What the task asks: Each line of the material holding the word "pixels" must be identified and copied.

(Exercise materials Opens)

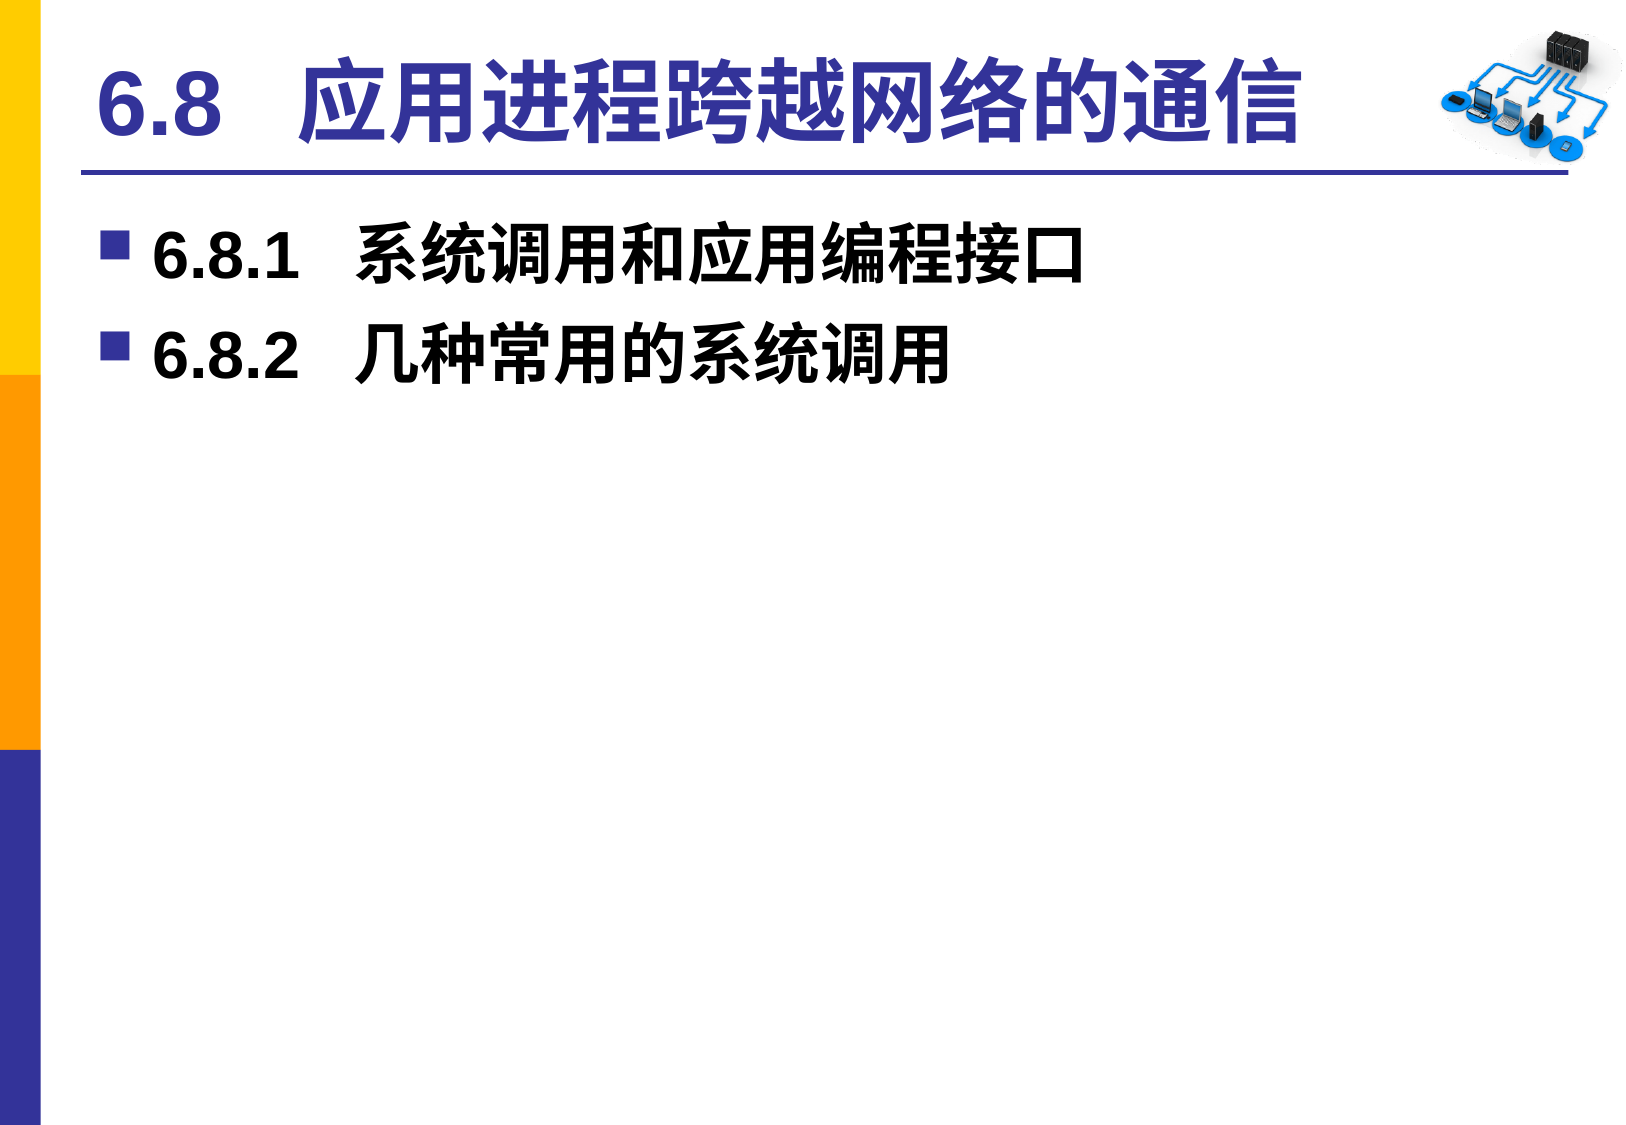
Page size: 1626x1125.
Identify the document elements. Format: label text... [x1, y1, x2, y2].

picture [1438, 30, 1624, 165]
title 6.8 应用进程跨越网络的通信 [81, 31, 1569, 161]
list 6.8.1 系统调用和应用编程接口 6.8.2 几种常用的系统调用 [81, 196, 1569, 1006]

(Exercise materials Closes)
(Exercise materials Opens)

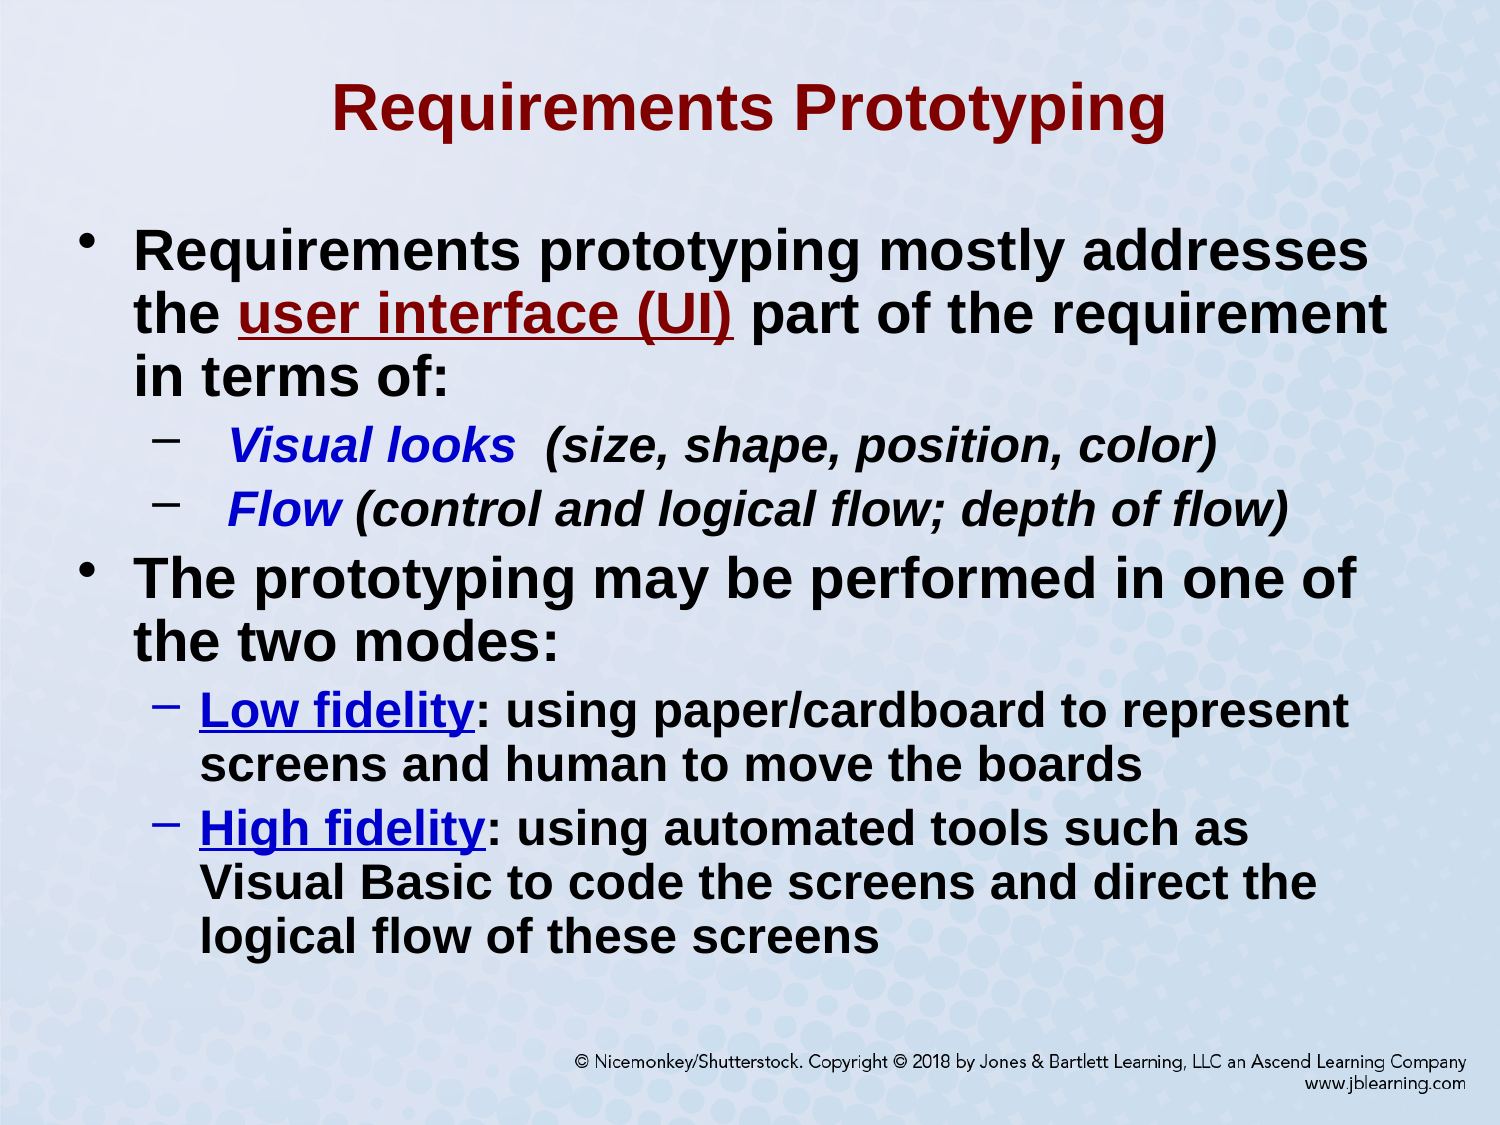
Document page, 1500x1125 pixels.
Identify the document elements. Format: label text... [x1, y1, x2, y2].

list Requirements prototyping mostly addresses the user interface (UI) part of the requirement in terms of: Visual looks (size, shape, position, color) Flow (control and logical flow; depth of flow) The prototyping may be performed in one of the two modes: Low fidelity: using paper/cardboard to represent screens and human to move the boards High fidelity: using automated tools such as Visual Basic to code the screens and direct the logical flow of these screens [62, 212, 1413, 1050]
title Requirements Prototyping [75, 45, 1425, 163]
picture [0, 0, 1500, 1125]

(Exercise materials Closes)
(Exercise materials Opens)

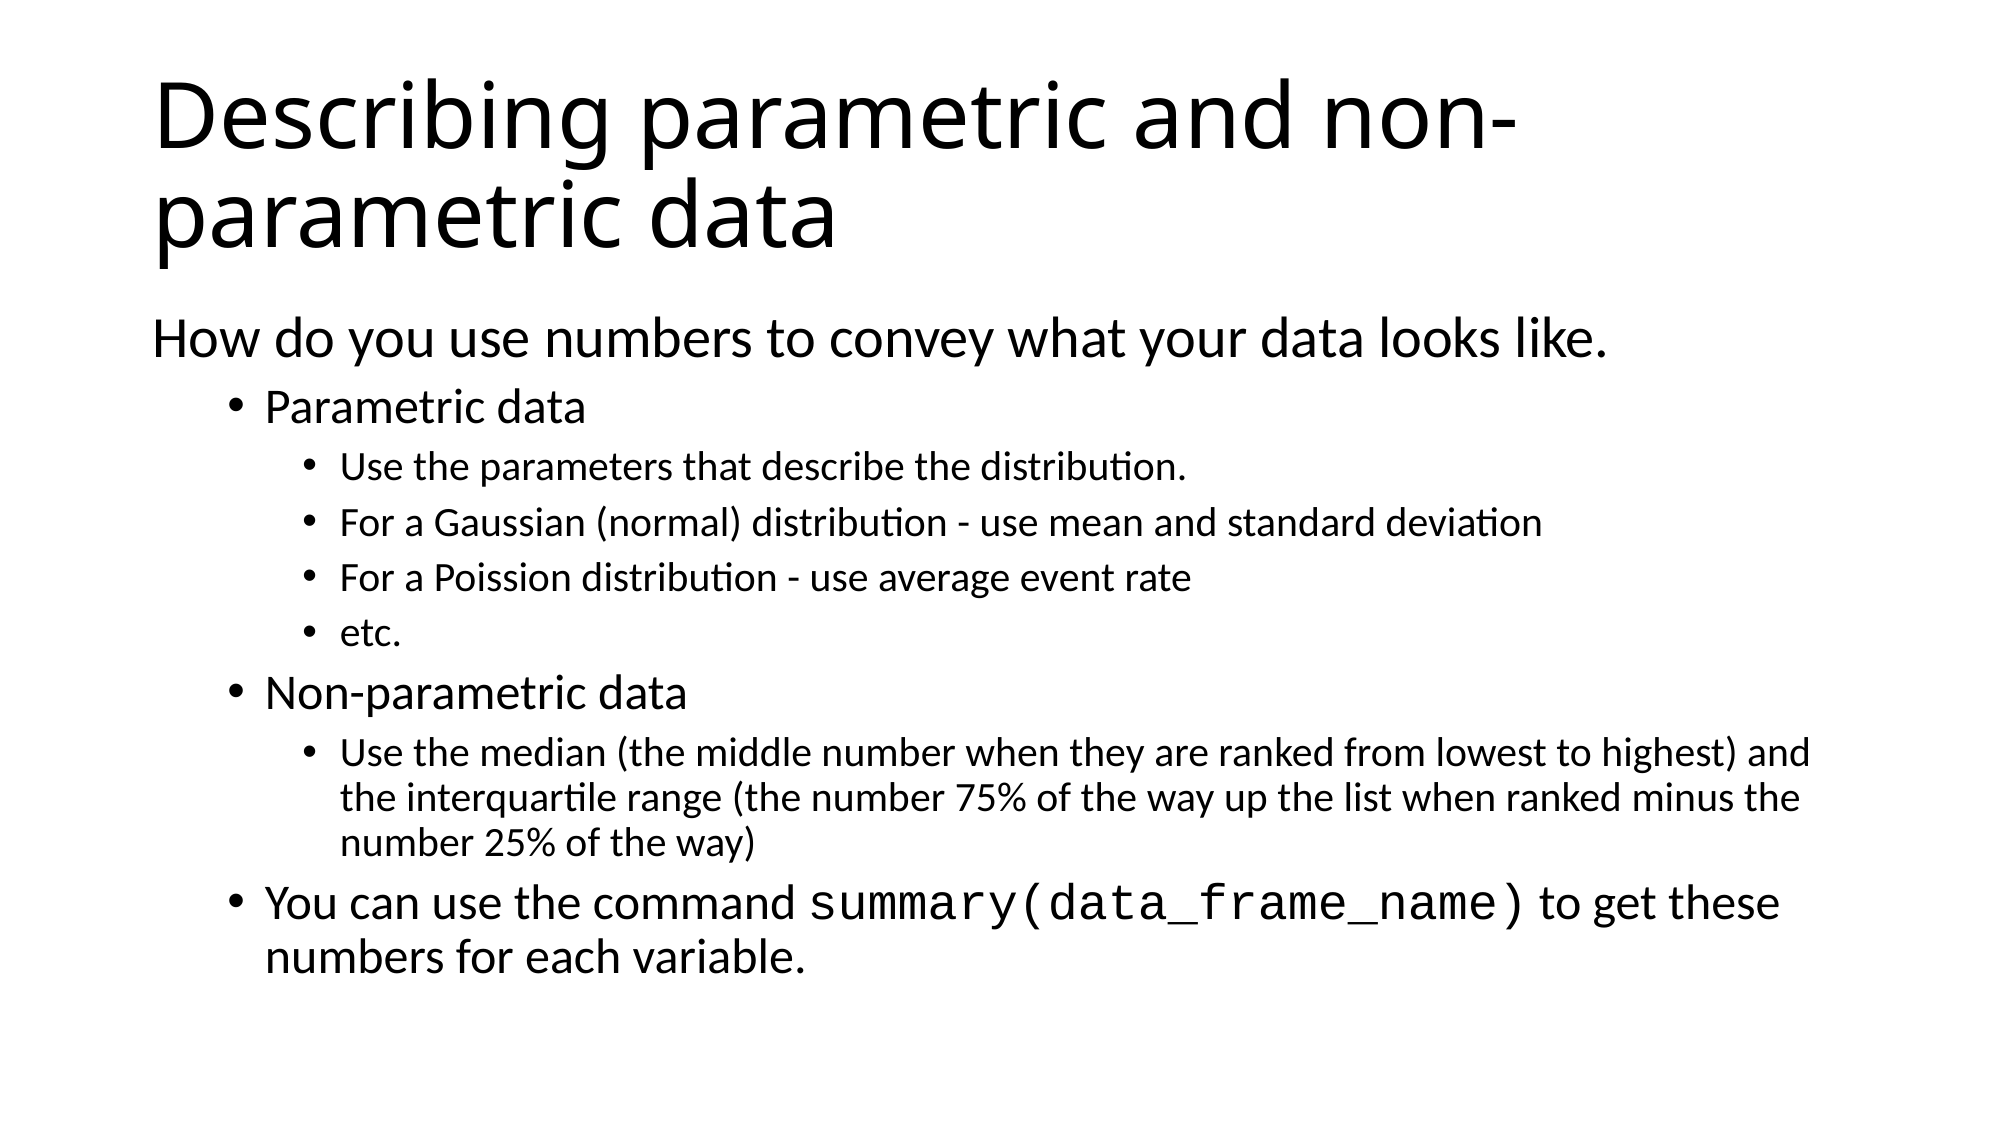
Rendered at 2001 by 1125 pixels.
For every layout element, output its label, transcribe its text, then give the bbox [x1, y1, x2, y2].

(Exercise materials Closes)

Solution for this exercise:
Document page, 1500x1125 pixels.
Rendered at 2001 by 1125 pixels.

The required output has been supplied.